By Valentina Henriquez
“Hey yo ma, you lookin’ real sexy right now, let me holla at cha fo’ a sec’”, a guy, about 20 years of age, yells to a female who walks by showing cleavage.
‘Catcalling’ : it happens all over the world, from New York to Paris … to the campus of John Jay. But what causes guys to catcall, even though it can legally be considered sexual harassment?
“Society seems to think that me wearing less clothing seems to be an invitation,” says Ieasha Galloway, a student of John Jay, who has been catcalled multiple times both in the streets and on John Jay’s Campus.
“There are times when I wore sweatpants and guys thought I was approachable,” says Crystal Rodriquez, who has experienced catcalling both in the streets and on John Jay campus. Crystal believes it has little to do with what a woman wears.
Sexual harassment, according to the New York State office of the attorney general is, “a form of gender-based discrimination, [involving] unwanted sexual context [one of them being] sexually offensive remarks or jokes…comments (either complimentary or derogatory) about a person’s gender or sexual preferences”. Catcalling falls under this category, yet it is not seen as a crime until it becomes more frequent by the same person, or involves physical contact.
John Jay’s Department of Public Safety defines behaviors similar to catcalling under the heading of “Hostile Environment.” Offensive comments that form an uncomfortable setting for students, commenting on physical attributes, using crude or offensive language and demeaning or inappropriate terms like “babe” are all considered a form of sexual harassment under the CUNY Policy Against Sexual Harassment.
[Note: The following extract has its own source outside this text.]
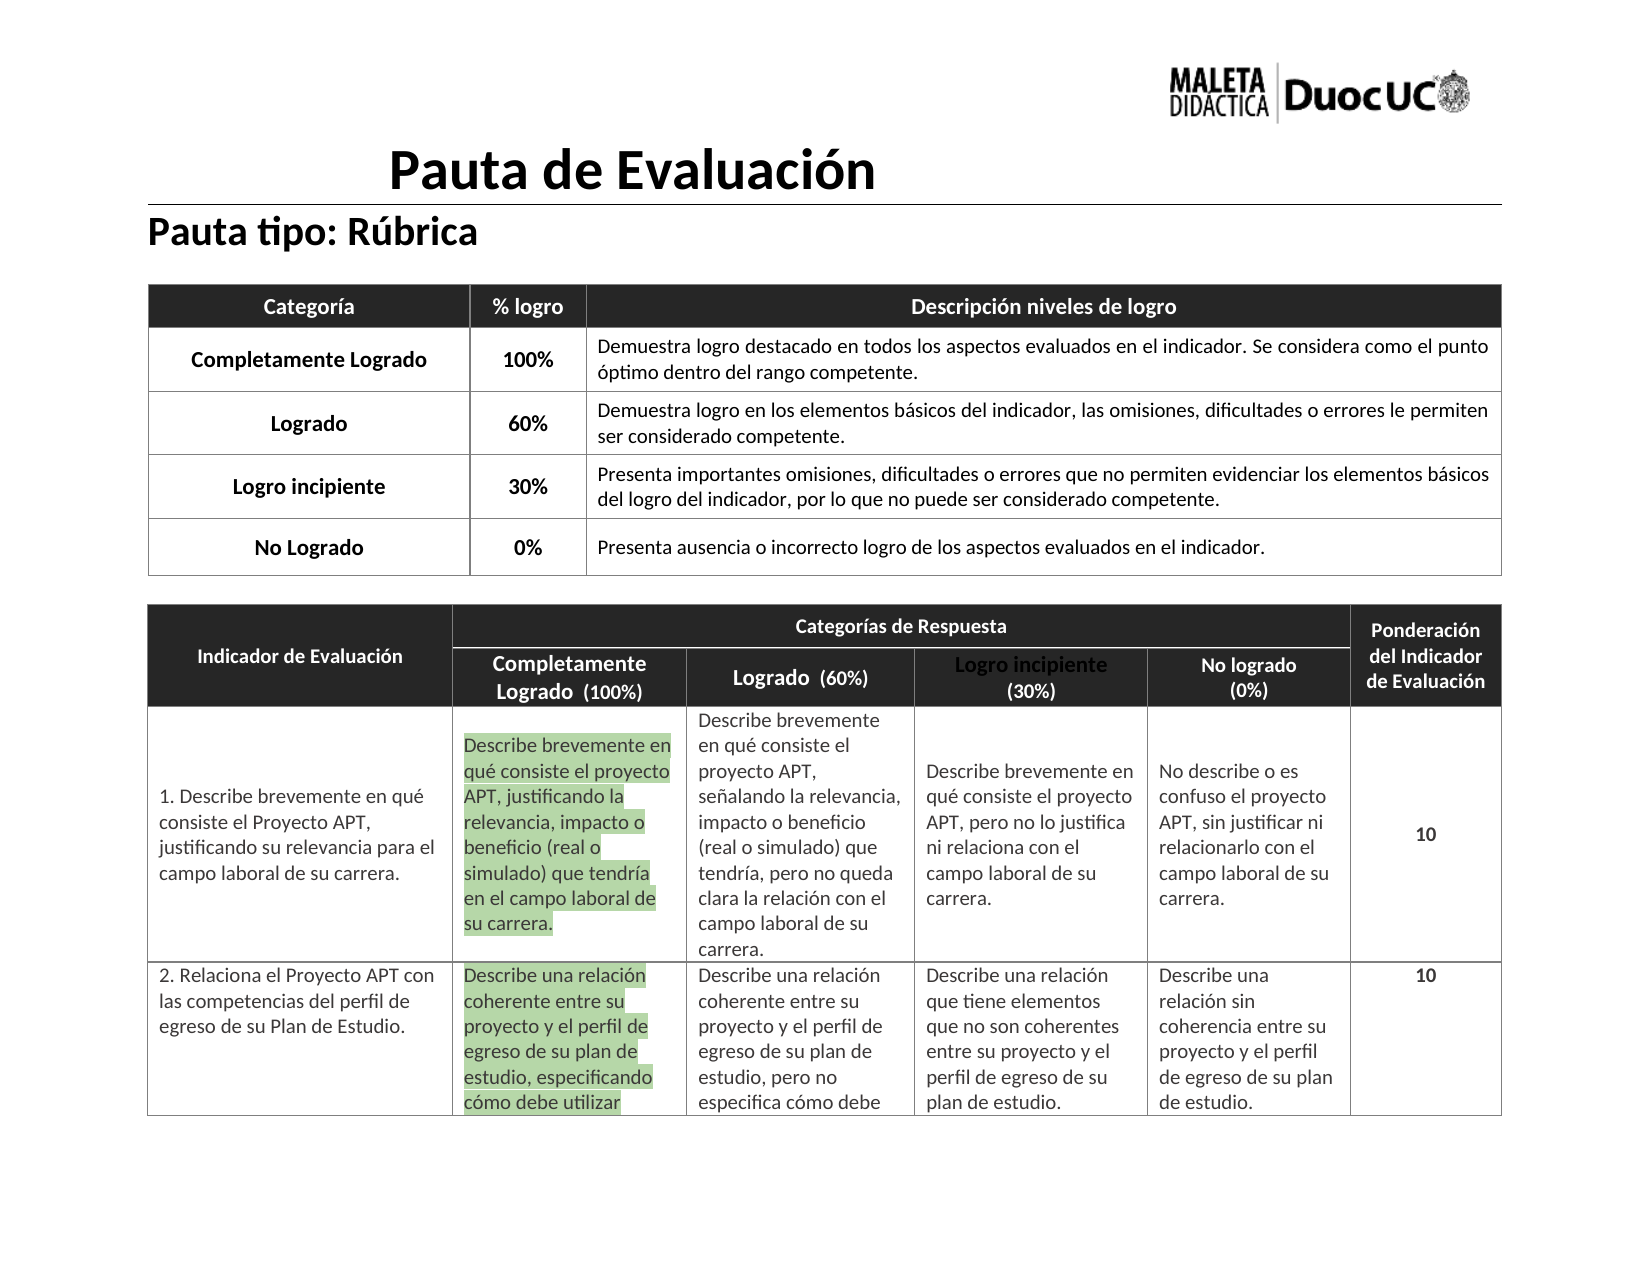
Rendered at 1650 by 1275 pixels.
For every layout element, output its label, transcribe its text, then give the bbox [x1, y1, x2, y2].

Being a Criminal Justice school, John Jay College gives off the impression that most of its students are aware of many of the NYS and NYC laws. “In this country we are given the freedom to express ourselves however we wish, so it is not right to take advantage of someone who is exercising their right to free expression,” says student Anthony Auson.
Auson was caught off guard, however when asked if girls who wear more revealing clothing are more subject to sexual harassment. Auson said “The way society is today, yes, although I don’t think it’s right.”
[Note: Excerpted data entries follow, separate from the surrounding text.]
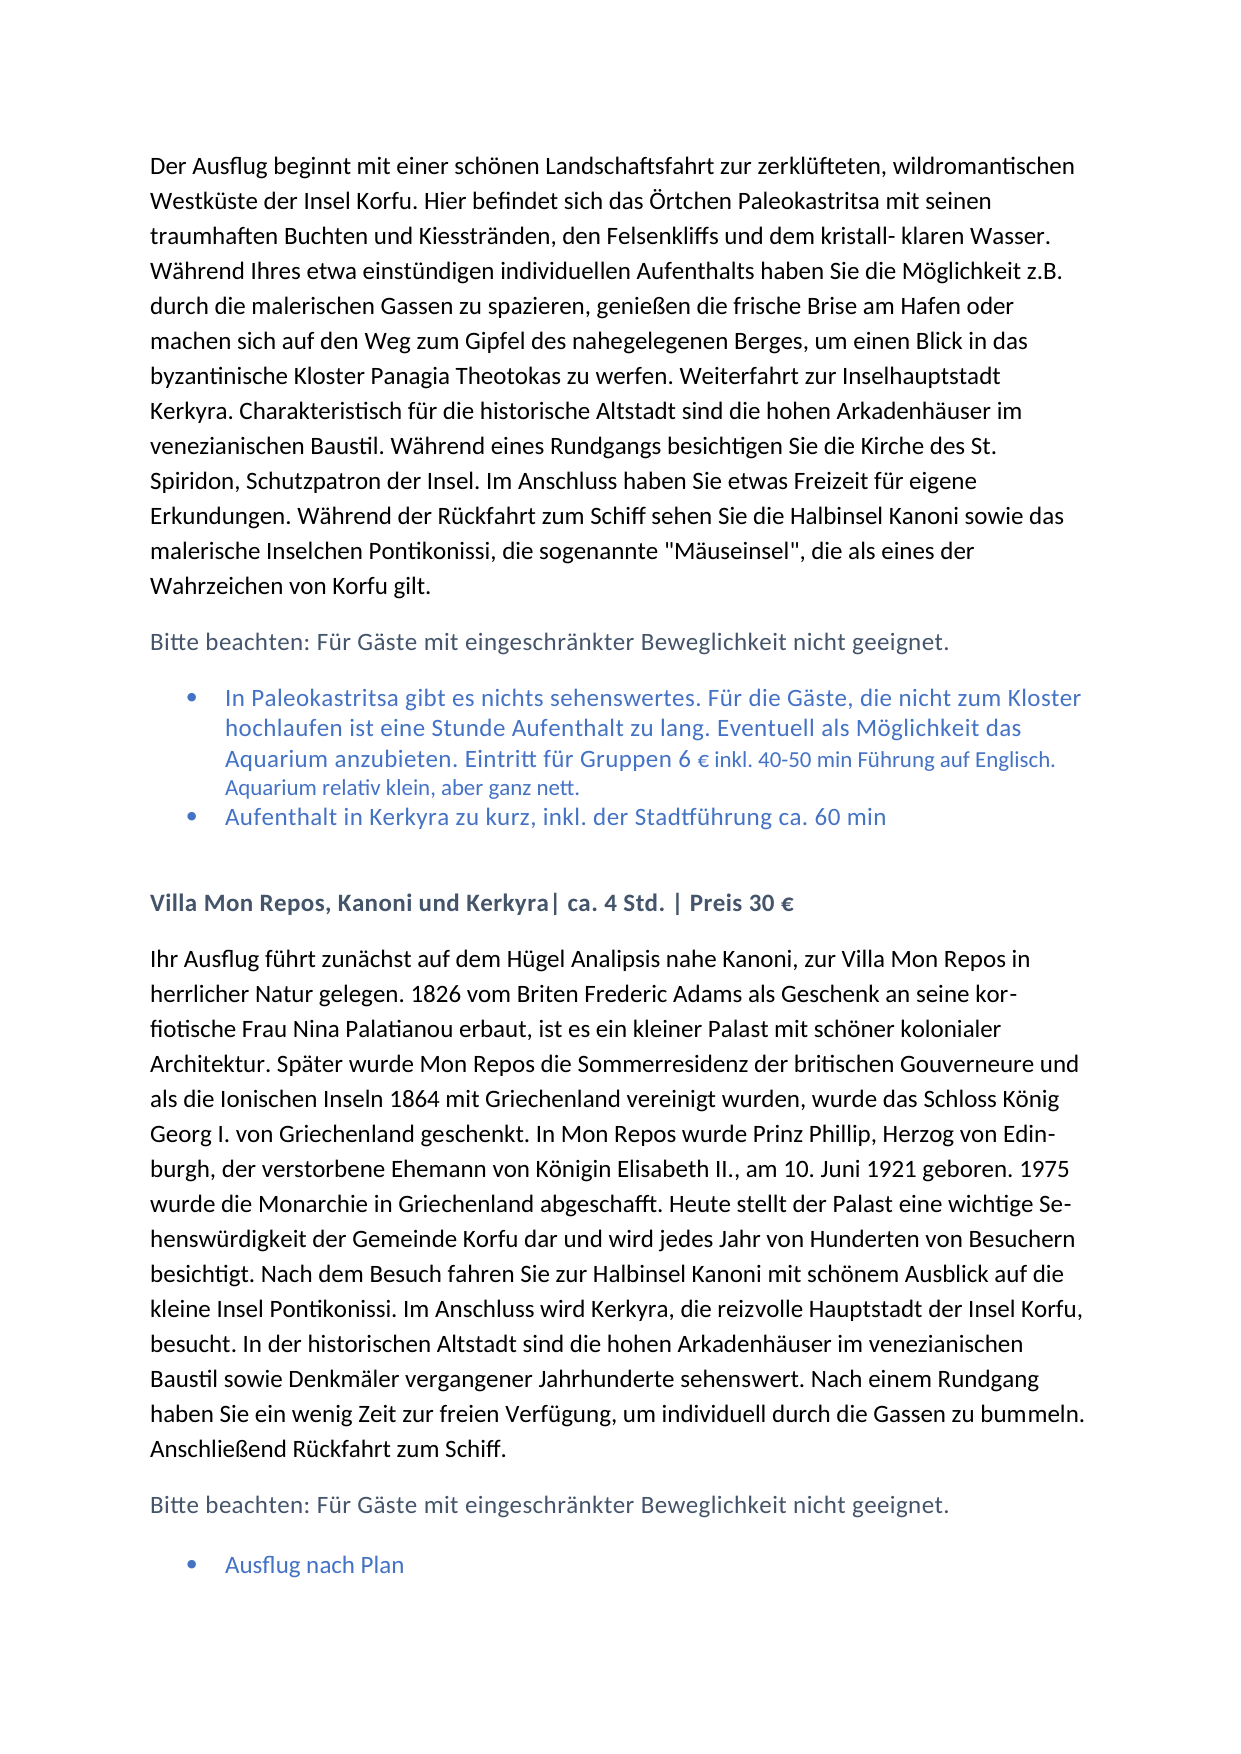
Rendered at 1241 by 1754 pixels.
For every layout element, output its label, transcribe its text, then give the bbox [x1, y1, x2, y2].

list In Paleokastritsa gibt es nichts sehenswertes. Für die Gäste, die nicht zum Kloster hochlaufen ist eine Stunde Aufenthalt zu lang. Eventuell als Möglichkeit das Aquarium anzubieten. Eintritt für Gruppen 6 € inkl. 40-50 min Führung auf Englisch. Aquarium relativ klein, aber ganz nett. [187, 682, 1090, 801]
text Der Ausflug beginnt mit einer schönen Landschaftsfahrt zur zerklüfteten, wildromantischen Westküste der Insel Korfu. Hier befindet sich das Örtchen Paleokastritsa mit seinen traumhaften Buchten und Kiesstränden, den Felsenkliffs und dem kristall- klaren Wasser. Während Ihres etwa einstündigen individuellen Aufenthalts haben Sie die Möglichkeit z.B. durch die malerischen Gassen zu spazieren, genießen die frische Brise am Hafen oder machen sich auf den Weg zum Gipfel des nahegelegenen Berges, um einen Blick in das byzantinische Kloster Panagia Theotokas zu werfen. Weiterfahrt zur Inselhauptstadt Kerkyra. Charakteristisch für die historische Altstadt sind die hohen Arkadenhäuser im venezianischen Baustil. Während eines Rundgangs besichtigen Sie die Kirche des St. Spiridon, Schutzpatron der Insel. Im Anschluss haben Sie etwas Freizeit für eigene Erkundungen. Während der Rückfahrt zum Schiff sehen Sie die Halbinsel Kanoni sowie das malerische Inselchen Pontikonissi, die sogenannte "Mäuseinsel", die als eines der Wahrzeichen von Korfu gilt. [150, 150, 1090, 601]
text Bitte beachten: Für Gäste mit eingeschränkter Beweglichkeit nicht geeignet. [150, 1489, 1090, 1520]
list Ausflug nach Plan [187, 1545, 1090, 1580]
text Bitte beachten: Für Gäste mit eingeschränkter Beweglichkeit nicht geeignet. [150, 626, 1090, 656]
text Villa Mon Repos, Kanoni und Kerkyra| ca. 4 Std. | Preis 30 € [150, 888, 1090, 918]
list Aufenthalt in Kerkyra zu kurz, inkl. der Stadtführung ca. 60 min [187, 801, 1090, 832]
text Ihr Ausflug führt zunächst auf dem Hügel Analipsis nahe Kanoni, zur Villa Mon Repos in herrlicher Natur gelegen. 1826 vom Briten Frederic Adams als Geschenk an seine korfiotische Frau Nina Palatianou erbaut, ist es ein kleiner Palast mit schöner kolonialer Architektur. Später wurde Mon Repos die Sommerresidenz der britischen Gouverneure und als die Ionischen Inseln 1864 mit Griechenland vereinigt wurden, wurde das Schloss König Georg I. von Griechenland geschenkt. In Mon Repos wurde Prinz Phillip, Herzog von Edinburgh, der verstorbene Ehemann von Königin Elisabeth II., am 10. Juni 1921 geboren. 1975 wurde die Monarchie in Griechenland abgeschafft. Heute stellt der Palast eine wichtige Sehenswürdigkeit der Gemeinde Korfu dar und wird jedes Jahr von Hunderten von Besuchern besichtigt. Nach dem Besuch fahren Sie zur Halbinsel Kanoni mit schönem Ausblick auf die kleine Insel Pontikonissi. Im Anschluss wird Kerkyra, die reizvolle Hauptstadt der Insel Korfu, besucht. In der historischen Altstadt sind die hohen Arkadenhäuser im venezianischen Baustil sowie Denkmäler vergangener Jahrhunderte sehenswert. Nach einem Rundgang haben Sie ein wenig Zeit zur freien Verfügung, um individuell durch die Gassen zu bummeln. Anschließend Rückfahrt zum Schiff. [150, 943, 1090, 1464]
Aldin Radoncic, wearing a Captain America shirt, agreed. “Girls who wear more revealing clothing are more prone to sexual harassment. There are guys who think they’re that kind of person.” He was asked to further elaborate, “Let’s say a girl is wearing short skirts, revealing tops. It is more likely that guys assume she is a slut, or skank and she wants to be catcalled.”
According to Buzzfeed media, several countries around the world have banned women from wearing clothing that makes them more susceptible to sexual harassment.
In Uganda women have been banned from wearing miniskirts. Closer to home, a school in Michigan banned its female students from wearing leggings because they were deemed too “distracting” for male students.
It seems fortunate that there are no restrictions on women’s clothing at John Jay but it does promote a policy against sexual harassment.
In fact, not all women find catcalling a form of harassment. In her story, “Hey, ladies—catcalls are flattering! Deal with it,” Doree Lewak gave the message that it’s ok to catcall. For Lewak, catcalling gives her confidence. “When a total stranger notices you, it’s validating,” she wrote. “Before I know it, winter will be upon us again and it’s not easy turning heads when you’re up to your neck in Gore-Tex.” But Lewak’s take is not the norm.
Off campus, protests against catcalling are happening, giving the message that what women wear shouldn’t suggest consent. Blogs and non-profit organizations such as Price of Silence and Hollaback! Price of Silence states, “We call street harassment the gateway drug to further forms of violence against women…This perception dehumanizes women to a perceived ideal of subservience. We need to create a standard of human rights which protects equality to public space.”